(Stored data)
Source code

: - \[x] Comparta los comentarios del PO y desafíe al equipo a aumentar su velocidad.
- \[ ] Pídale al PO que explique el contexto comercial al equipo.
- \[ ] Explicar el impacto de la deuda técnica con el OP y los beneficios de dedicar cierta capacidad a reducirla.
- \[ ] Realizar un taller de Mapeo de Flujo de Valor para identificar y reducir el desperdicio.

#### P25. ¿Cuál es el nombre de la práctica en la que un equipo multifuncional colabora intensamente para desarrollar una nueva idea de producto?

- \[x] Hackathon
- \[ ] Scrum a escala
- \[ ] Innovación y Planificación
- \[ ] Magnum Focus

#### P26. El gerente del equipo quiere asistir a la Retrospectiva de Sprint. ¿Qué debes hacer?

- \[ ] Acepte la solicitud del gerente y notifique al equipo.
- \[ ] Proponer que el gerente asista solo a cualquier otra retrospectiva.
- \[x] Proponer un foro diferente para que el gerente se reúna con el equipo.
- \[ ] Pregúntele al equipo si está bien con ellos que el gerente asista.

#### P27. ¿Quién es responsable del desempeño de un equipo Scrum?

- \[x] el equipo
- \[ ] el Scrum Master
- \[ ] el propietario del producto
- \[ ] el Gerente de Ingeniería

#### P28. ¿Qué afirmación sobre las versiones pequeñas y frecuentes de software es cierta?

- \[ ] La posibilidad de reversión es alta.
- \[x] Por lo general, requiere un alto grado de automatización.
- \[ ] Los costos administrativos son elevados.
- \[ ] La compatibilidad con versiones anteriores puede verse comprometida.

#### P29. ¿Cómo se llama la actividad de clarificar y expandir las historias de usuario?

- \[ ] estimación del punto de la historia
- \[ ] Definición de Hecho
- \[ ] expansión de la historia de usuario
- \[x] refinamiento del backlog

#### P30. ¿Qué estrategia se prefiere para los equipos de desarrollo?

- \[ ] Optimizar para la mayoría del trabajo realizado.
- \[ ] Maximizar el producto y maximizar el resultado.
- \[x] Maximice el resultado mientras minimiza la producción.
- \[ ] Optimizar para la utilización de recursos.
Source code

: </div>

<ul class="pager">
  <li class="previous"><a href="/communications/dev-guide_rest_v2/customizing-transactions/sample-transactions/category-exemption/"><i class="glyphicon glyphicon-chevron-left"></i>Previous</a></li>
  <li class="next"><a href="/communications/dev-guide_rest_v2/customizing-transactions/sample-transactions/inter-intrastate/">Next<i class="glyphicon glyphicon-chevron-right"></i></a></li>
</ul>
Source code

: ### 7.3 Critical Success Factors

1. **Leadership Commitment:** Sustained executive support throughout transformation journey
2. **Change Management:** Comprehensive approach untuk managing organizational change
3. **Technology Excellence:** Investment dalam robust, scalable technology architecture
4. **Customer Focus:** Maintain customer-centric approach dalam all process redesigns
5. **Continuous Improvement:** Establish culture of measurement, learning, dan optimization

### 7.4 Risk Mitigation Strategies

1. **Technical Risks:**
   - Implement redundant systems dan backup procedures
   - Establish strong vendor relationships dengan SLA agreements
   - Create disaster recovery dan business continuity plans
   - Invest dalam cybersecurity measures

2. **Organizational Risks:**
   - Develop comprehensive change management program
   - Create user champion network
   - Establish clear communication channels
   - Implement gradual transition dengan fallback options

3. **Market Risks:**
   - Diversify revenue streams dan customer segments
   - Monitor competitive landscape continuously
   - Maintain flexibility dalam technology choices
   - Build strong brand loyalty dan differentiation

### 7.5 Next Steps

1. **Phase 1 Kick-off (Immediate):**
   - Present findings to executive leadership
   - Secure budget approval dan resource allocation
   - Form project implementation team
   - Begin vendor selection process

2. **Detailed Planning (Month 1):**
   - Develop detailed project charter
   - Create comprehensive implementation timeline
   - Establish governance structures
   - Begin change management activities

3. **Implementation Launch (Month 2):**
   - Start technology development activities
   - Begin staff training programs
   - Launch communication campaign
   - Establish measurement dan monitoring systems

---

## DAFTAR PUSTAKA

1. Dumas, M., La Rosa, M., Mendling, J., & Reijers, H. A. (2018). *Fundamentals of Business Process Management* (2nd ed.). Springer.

_Exercise_
Convert the lines above into a JSON list of strings, with one string for each line and blank lines omitted.

_Task output_
[
  "Source code",
  ": - \\[x] Comparta los comentarios del PO y desafíe al equipo a aumentar su velocidad.",
  "- \\[ ] Pídale al PO que explique el contexto comercial al equipo.",
  "- \\[ ] Explicar el impacto de la deuda técnica con el OP y los beneficios de dedicar cierta capacidad a reducirla.",
  "- \\[ ] Realizar un taller de Mapeo de Flujo de Valor para identificar y reducir el desperdicio.",
  "#### P25. ¿Cuál es el nombre de la práctica en la que un equipo multifuncional colabora intensamente para desarrollar una nueva idea de producto?",
  "- \\[x] Hackathon",
  "- \\[ ] Scrum a escala",
  "- \\[ ] Innovación y Planificación",
  "- \\[ ] Magnum Focus",
  "#### P26. El gerente del equipo quiere asistir a la Retrospectiva de Sprint. ¿Qué debes hacer?",
  "- \\[ ] Acepte la solicitud del gerente y notifique al equipo.",
  "- \\[ ] Proponer que el gerente asista solo a cualquier otra retrospectiva.",
  "- \\[x] Proponer un foro diferente para que el gerente se reúna con el equipo.",
  "- \\[ ] Pregúntele al equipo si está bien con ellos que el gerente asista.",
  "#### P27. ¿Quién es responsable del desempeño de un equipo Scrum?",
  "- \\[x] el equipo",
  "- \\[ ] el Scrum Master",
  "- \\[ ] el propietario del producto",
  "- \\[ ] el Gerente de Ingeniería",
  "#### P28. ¿Qué afirmación sobre las versiones pequeñas y frecuentes de software es cierta?",
  "- \\[ ] La posibilidad de reversión es alta.",
  "- \\[x] Por lo general, requiere un alto grado de automatización.",
  "- \\[ ] Los costos administrativos son elevados.",
  "- \\[ ] La compatibilidad con versiones anteriores puede verse comprometida.",
  "#### P29. ¿Cómo se llama la actividad de clarificar y expandir las historias de usuario?",
  "- \\[ ] estimación del punto de la historia",
  "- \\[ ] Definición de Hecho",
  "- \\[ ] expansión de la historia de usuario",
  "- \\[x] refinamiento del backlog",
  "#### P30. ¿Qué estrategia se prefiere para los equipos de desarrollo?",
  "- \\[ ] Optimizar para la mayoría del trabajo realizado.",
  "- \\[ ] Maximizar el producto y maximizar el resultado.",
  "- \\[x] Maximice el resultado mientras minimiza la producción.",
  "- \\[ ] Optimizar para la utilización de recursos.",
  "Source code",
  ": </div>",
  "<ul class=\"pager\">",
  "  <li class=\"previous\"><a href=\"/communications/dev-guide_rest_v2/customizing-transactions/sample-transactions/category-exemption/\"><i class=\"glyphicon glyphicon-chevron-left\"></i>Previous</a></li>",
  "  <li class=\"next\"><a href=\"/communications/dev-guide_rest_v2/customizing-transactions/sample-transactions/inter-intrastate/\">Next<i class=\"glyphicon glyphicon-chevron-right\"></i></a></li>",
  "</ul>",
  "Source code",
  ": ### 7.3 Critical Success Factors",
  "1. **Leadership Commitment:** Sustained executive support throughout transformation journey",
  "2. **Change Management:** Comprehensive approach untuk managing organizational change",
  "3. **Technology Excellence:** Investment dalam robust, scalable technology architecture",
  "4. **Customer Focus:** Maintain customer-centric approach dalam all process redesigns",
  "5. **Continuous Improvement:** Establish culture of measurement, learning, dan optimization",
  "### 7.4 Risk Mitigation Strategies",
  "1. **Technical Risks:**",
  "   - Implement redundant systems dan backup procedures",
  "   - Establish strong vendor relationships dengan SLA agreements",
  "   - Create disaster recovery dan business continuity plans",
  "   - Invest dalam cybersecurity measures",
  "2. **Organizational Risks:**",
  "   - Develop comprehensive change management program",
  "   - Create user champion network",
  "   - Establish clear communication channels",
  "   - Implement gradual transition dengan fallback options",
  "3. **Market Risks:**",
  "   - Diversify revenue streams dan customer segments",
  "   - Monitor competitive landscape continuously",
  "   - Maintain flexibility dalam technology choices",
  "   - Build strong brand loyalty dan differentiation",
  "### 7.5 Next Steps",
  "1. **Phase 1 Kick-off (Immediate):**",
  "   - Present findings to executive leadership",
  "   - Secure budget approval dan resource allocation",
  "   - Form project implementation team",
  "   - Begin vendor selection process",
  "2. **Detailed Planning (Month 1):**",
  "   - Develop detailed project charter",
  "   - Create comprehensive implementation timeline",
  "   - Establish governance structures",
  "   - Begin change management activities",
  "3. **Implementation Launch (Month 2):**",
  "   - Start technology development activities",
  "   - Begin staff training programs",
  "   - Launch communication campaign",
  "   - Establish measurement dan monitoring systems",
  "---",
  "## DAFTAR PUSTAKA",
  "1. Dumas, M., La Rosa, M., Mendling, J., & Reijers, H. A. (2018). *Fundamentals of Business Process Management* (2nd ed.). Springer."
]